In fairness to the appellee and the circuit court we should add that even without reference to the energy shortage we do not find the Commission’s decision to be contrary to the weight of the evidence. The energy situation, however, makes it unnecessary for us to discuss at length the persuasive proof showing that the additional service proposed by the applicant will benefit the general public (Santee v. Brady, 209 Ark. 224, 189 S.W. 2d 907 [1945]) by providing a more flexible service at less cost than has been the case heretofore.
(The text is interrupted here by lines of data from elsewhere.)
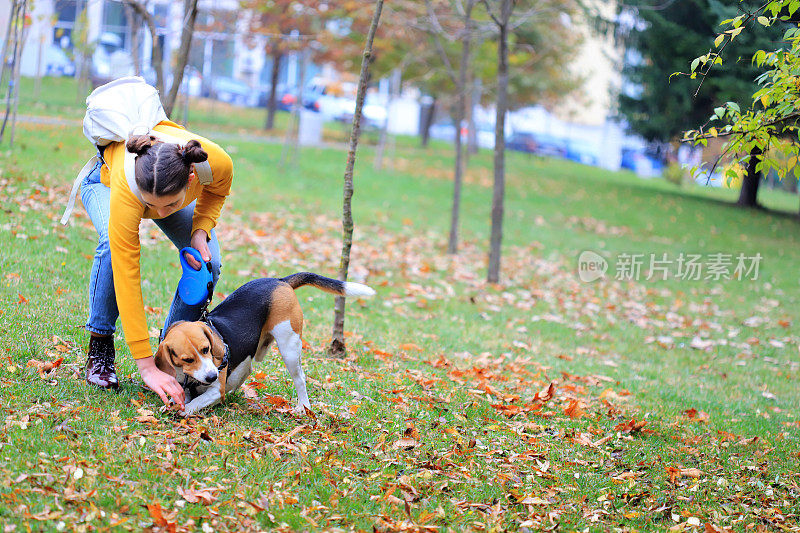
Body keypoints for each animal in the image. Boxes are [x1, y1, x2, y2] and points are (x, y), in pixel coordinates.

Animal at [159, 274, 378, 416]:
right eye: (187, 359)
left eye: (206, 349)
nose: (212, 375)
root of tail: (279, 281)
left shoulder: (215, 390)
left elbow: (196, 401)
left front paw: (184, 410)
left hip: (290, 347)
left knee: (300, 380)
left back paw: (303, 407)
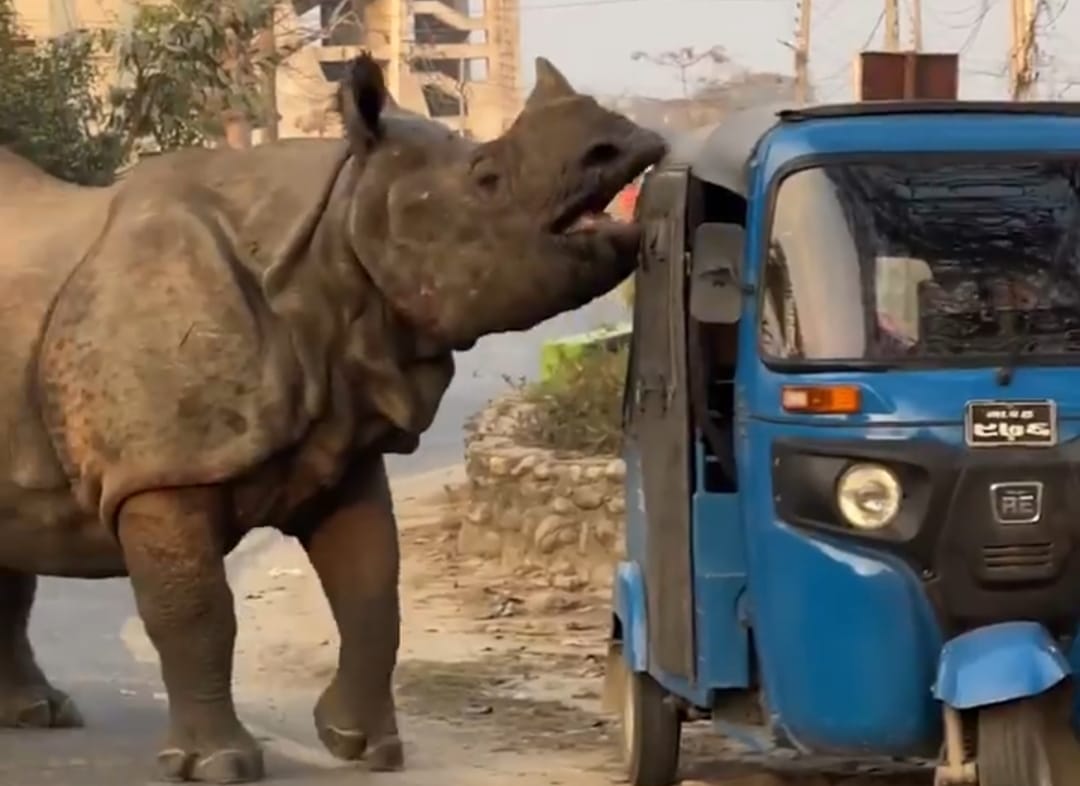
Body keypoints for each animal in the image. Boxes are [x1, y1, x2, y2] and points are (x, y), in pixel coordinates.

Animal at [0, 53, 665, 782]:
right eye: (486, 178)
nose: (621, 144)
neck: (329, 233)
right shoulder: (163, 470)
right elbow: (198, 612)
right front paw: (221, 764)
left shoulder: (341, 436)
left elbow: (371, 586)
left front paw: (361, 746)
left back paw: (38, 714)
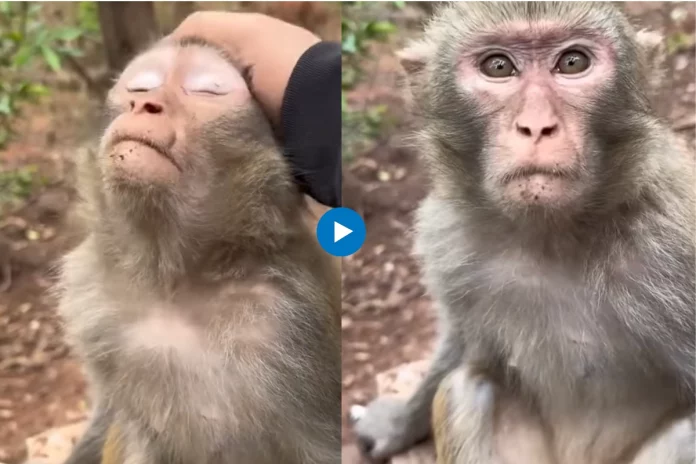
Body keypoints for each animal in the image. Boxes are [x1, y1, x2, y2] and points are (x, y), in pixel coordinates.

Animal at [57, 35, 341, 464]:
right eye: (139, 87)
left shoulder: (288, 324)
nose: (146, 105)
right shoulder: (94, 301)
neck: (172, 280)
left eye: (206, 90)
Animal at [351, 2, 696, 463]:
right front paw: (399, 422)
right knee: (466, 388)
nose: (536, 127)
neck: (547, 233)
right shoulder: (447, 237)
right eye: (498, 67)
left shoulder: (675, 234)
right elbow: (463, 342)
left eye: (573, 63)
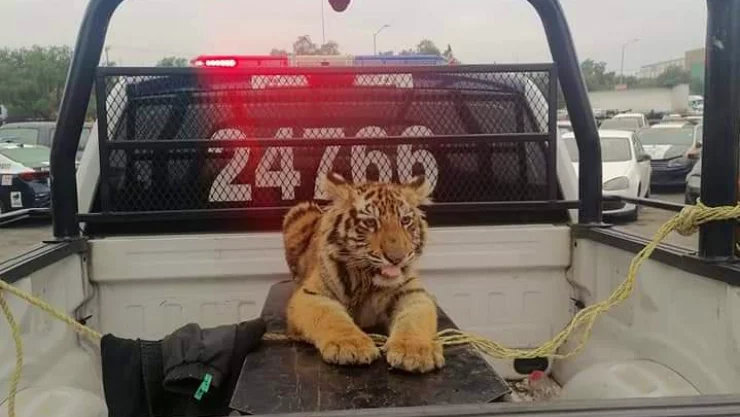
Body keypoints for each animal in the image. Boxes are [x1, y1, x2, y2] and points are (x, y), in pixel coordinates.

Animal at [281, 172, 444, 373]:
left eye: (405, 221)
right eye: (370, 222)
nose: (397, 258)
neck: (368, 280)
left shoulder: (413, 295)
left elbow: (413, 320)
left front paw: (414, 351)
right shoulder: (311, 295)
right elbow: (332, 317)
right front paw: (351, 346)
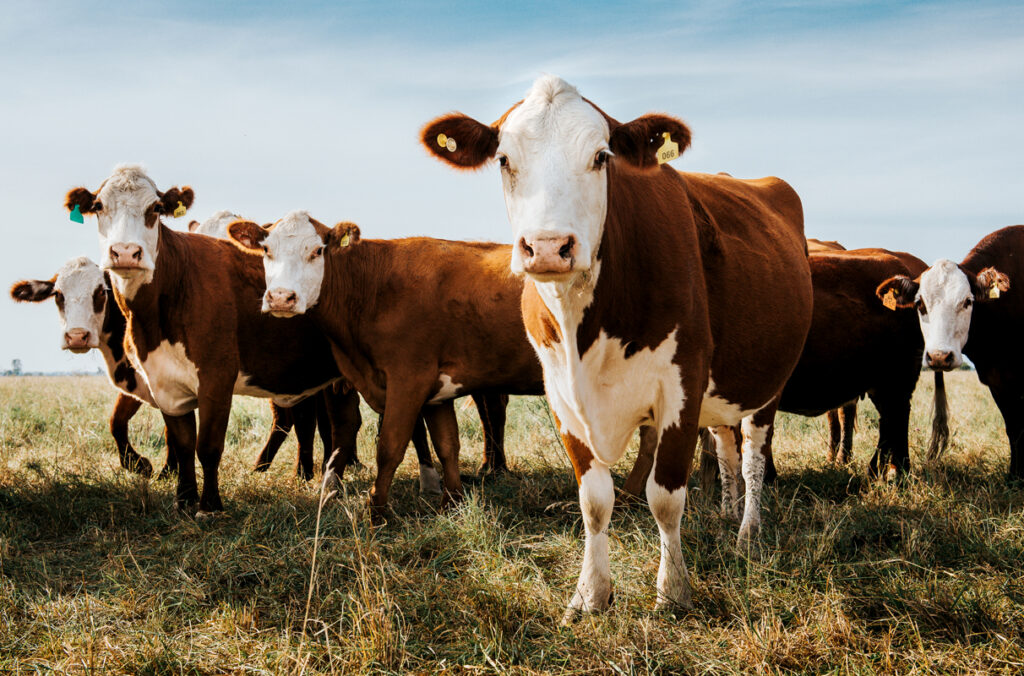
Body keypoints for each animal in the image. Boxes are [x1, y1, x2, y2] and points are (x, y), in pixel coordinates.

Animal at [420, 75, 814, 617]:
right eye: (503, 159)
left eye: (601, 156)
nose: (548, 247)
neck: (585, 328)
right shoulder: (561, 395)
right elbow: (594, 500)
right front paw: (590, 594)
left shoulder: (683, 385)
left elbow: (665, 497)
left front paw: (673, 591)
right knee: (727, 448)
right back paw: (725, 514)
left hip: (768, 382)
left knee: (754, 454)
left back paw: (747, 532)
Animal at [877, 225, 1021, 479]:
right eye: (920, 304)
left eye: (967, 302)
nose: (939, 357)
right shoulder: (1000, 382)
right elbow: (1014, 428)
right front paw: (1014, 476)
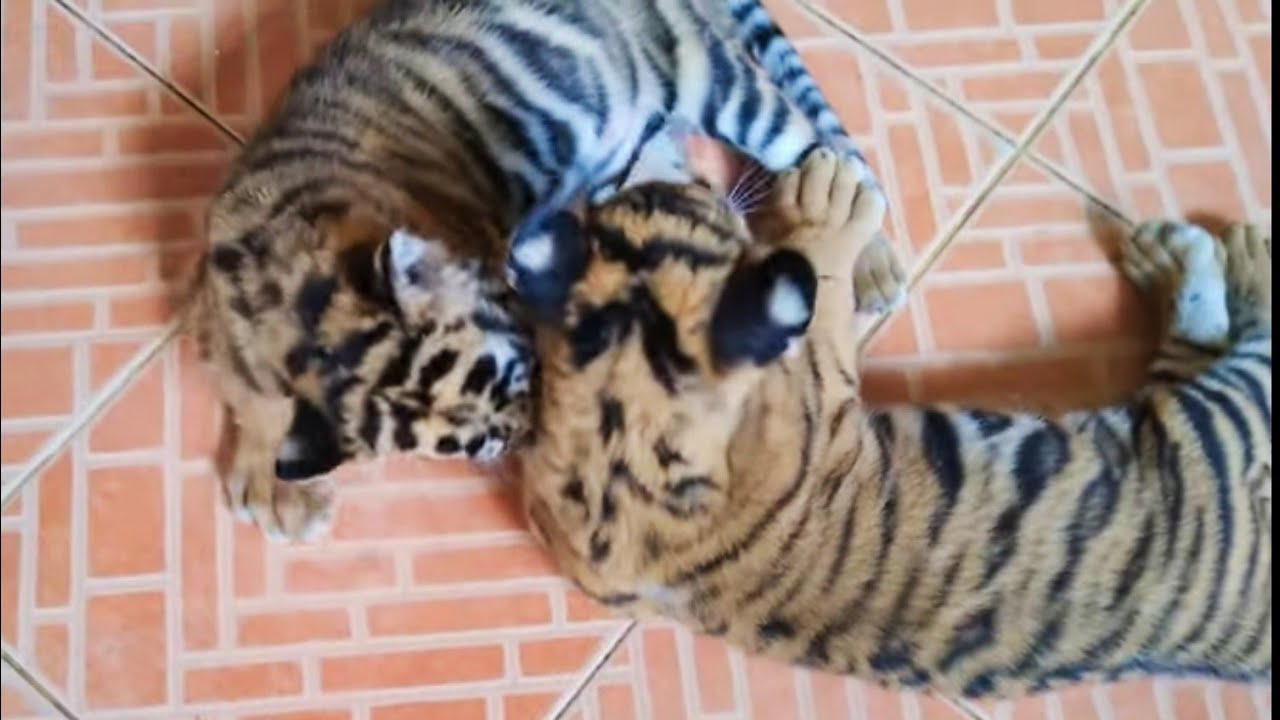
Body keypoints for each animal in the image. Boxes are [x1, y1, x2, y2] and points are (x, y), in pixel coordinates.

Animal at [190, 0, 910, 541]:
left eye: (517, 370)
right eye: (478, 446)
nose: (529, 435)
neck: (296, 287)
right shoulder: (225, 307)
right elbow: (253, 391)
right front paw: (272, 478)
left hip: (714, 81)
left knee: (821, 149)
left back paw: (861, 249)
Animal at [515, 149, 1272, 699]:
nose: (676, 170)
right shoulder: (816, 368)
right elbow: (821, 281)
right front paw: (831, 196)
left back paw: (1168, 257)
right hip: (1228, 420)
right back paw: (1232, 254)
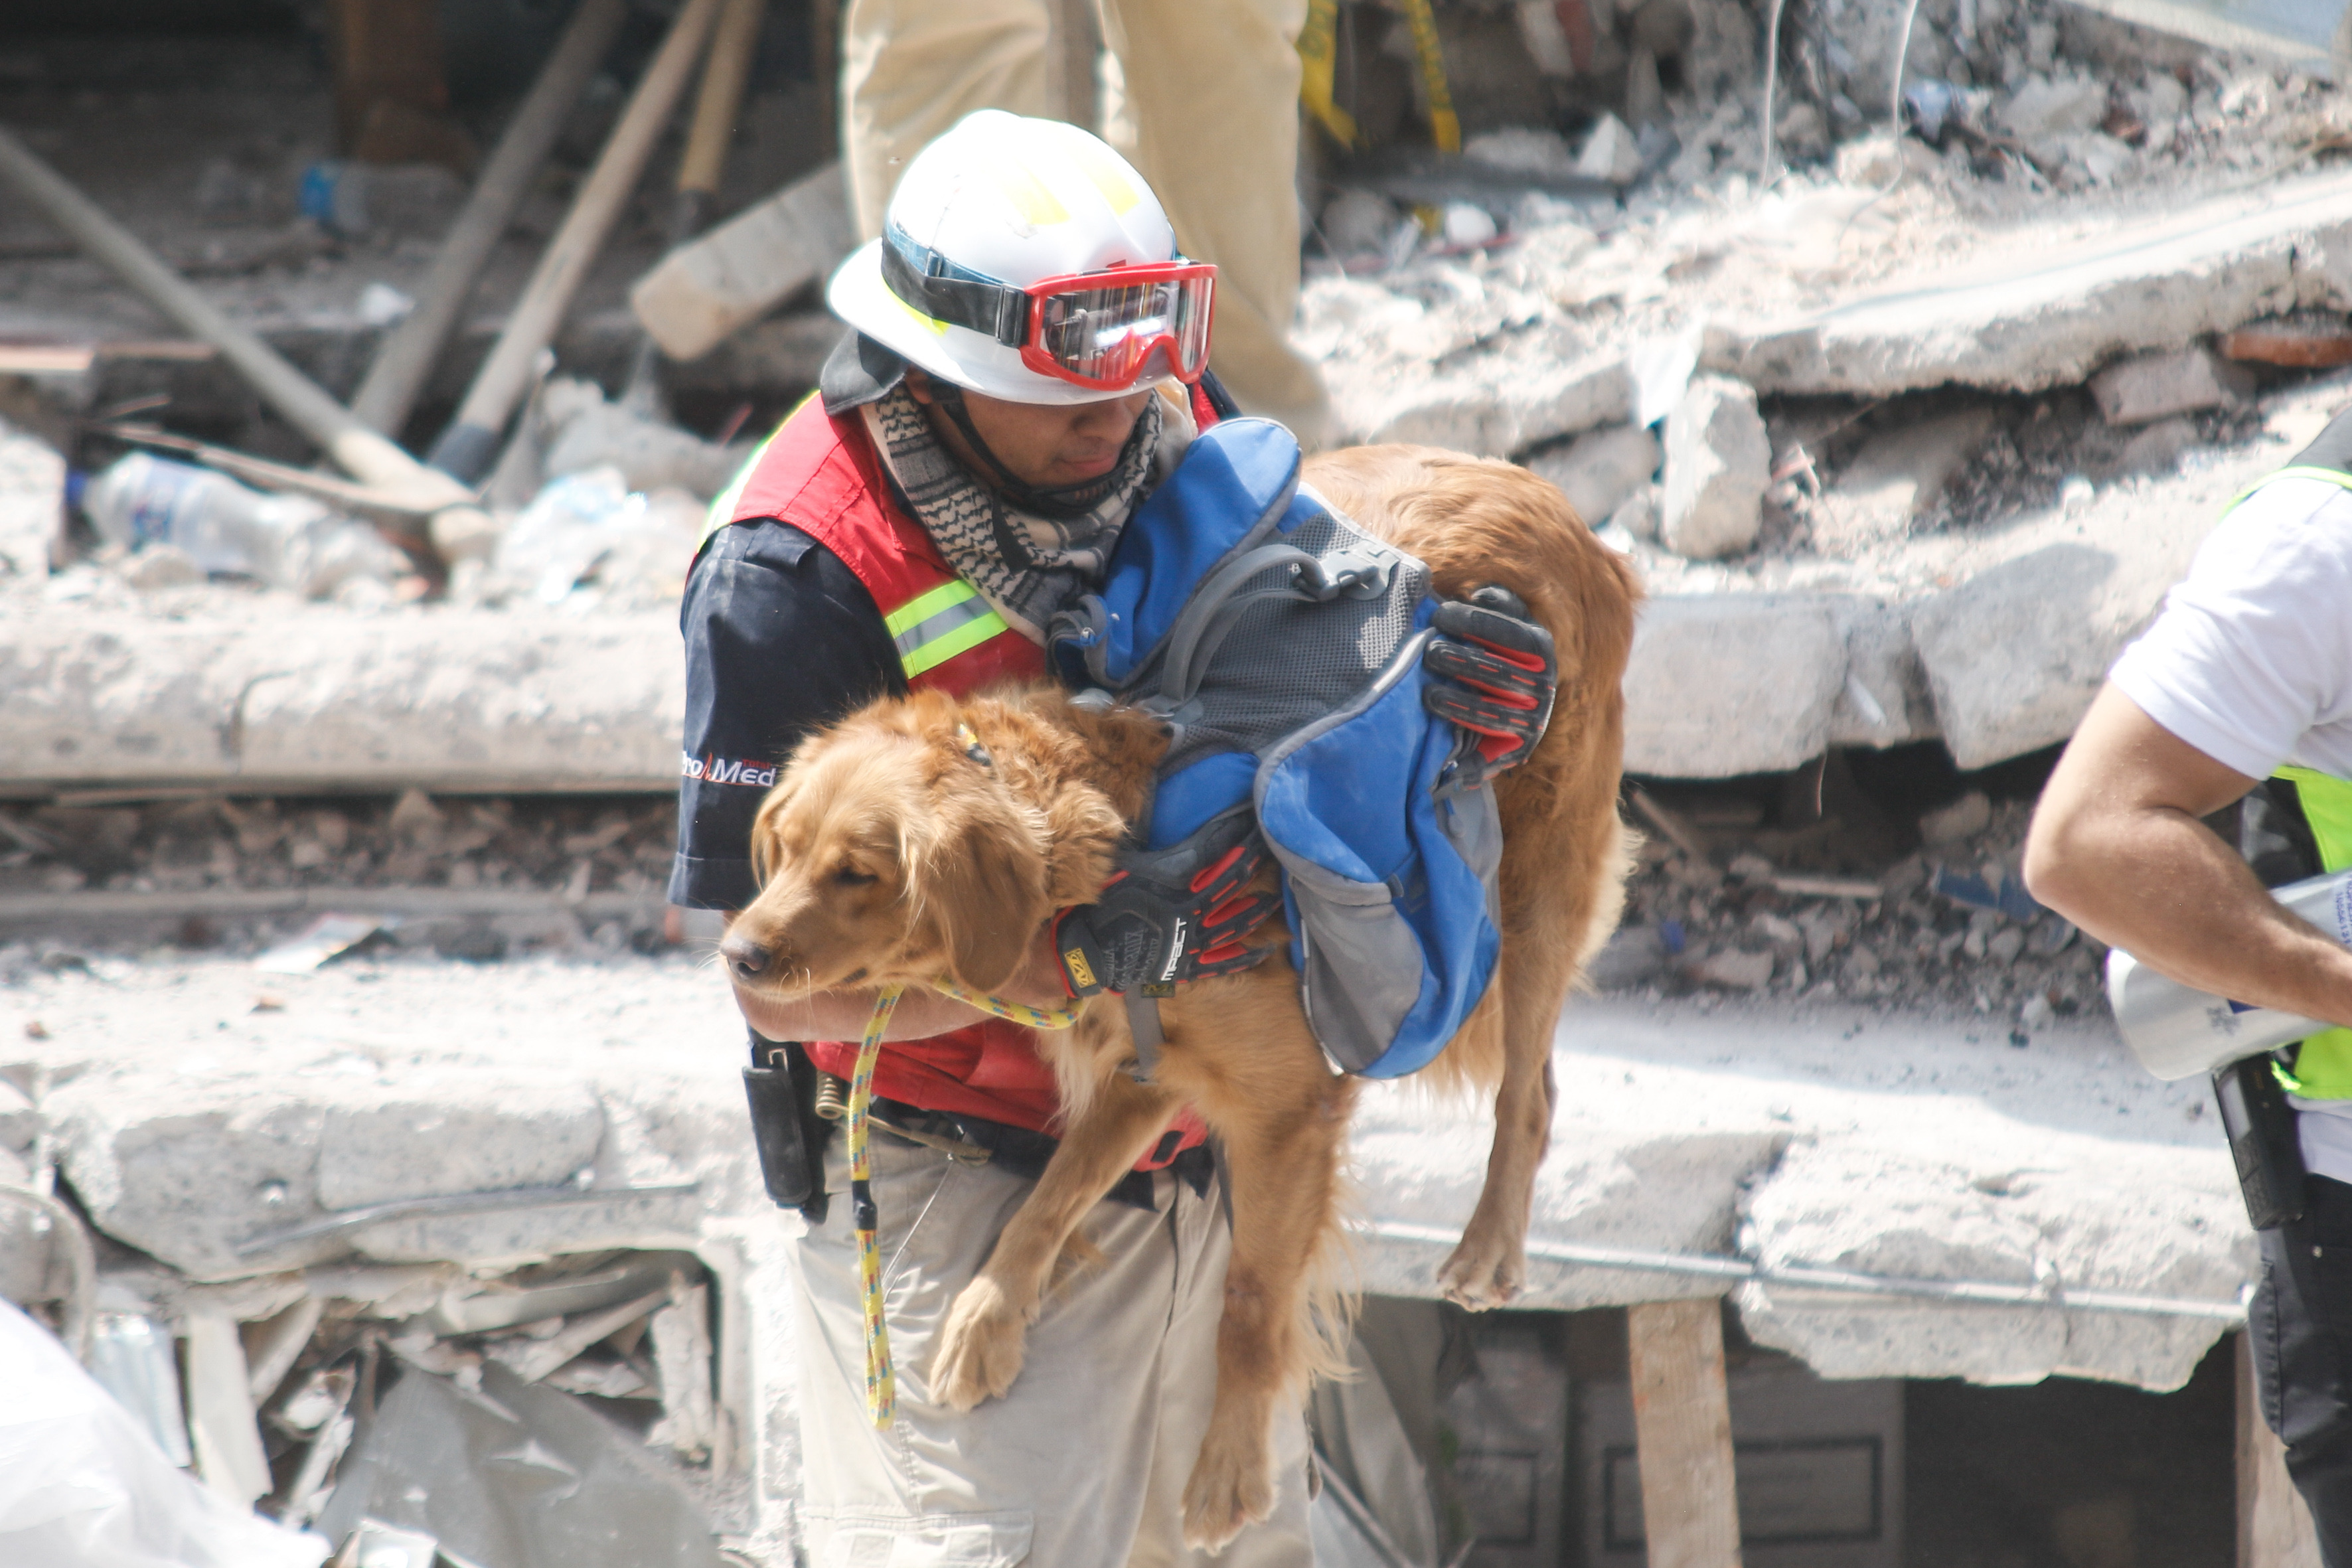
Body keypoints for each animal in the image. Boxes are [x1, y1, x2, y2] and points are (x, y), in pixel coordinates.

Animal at [729, 446, 1636, 1551]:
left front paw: (1228, 1471)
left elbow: (1249, 1300)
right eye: (781, 850)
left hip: (1540, 882)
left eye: (855, 873)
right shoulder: (1143, 1061)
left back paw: (1487, 1246)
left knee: (1529, 1089)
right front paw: (987, 1318)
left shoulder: (1287, 1107)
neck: (1120, 849)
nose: (737, 953)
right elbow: (1048, 1193)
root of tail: (1540, 492)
Neither need we dwell in detail upon other proof that was before the Commission, such as the fact that Arkansas Transport was not itself engaged in the transportation of asphalt and the fact that at the time of the hearing Arkansas Transport had not established a terminal at Fort Smith, even though it had promised to do so four years earlier in the proceeding that reached us in the Wheeling case, supra. It is enough for us to say that we do not find the Commission’s decision to be against the preponderance of the proof.

Reversed.

Harris, C.J., not participating.

Fogleman and Byrd, JJ., concur.

John A. Fogleman, Justice,

concurring. I concur because I think the evidence preponderated in appellant’s favor, without giving any consideration to the “energy shortage” about which there is increasing debate. That matter could not have been an issue before the commission or the trial court, and our function is to review that record and the evidence and issues there presented.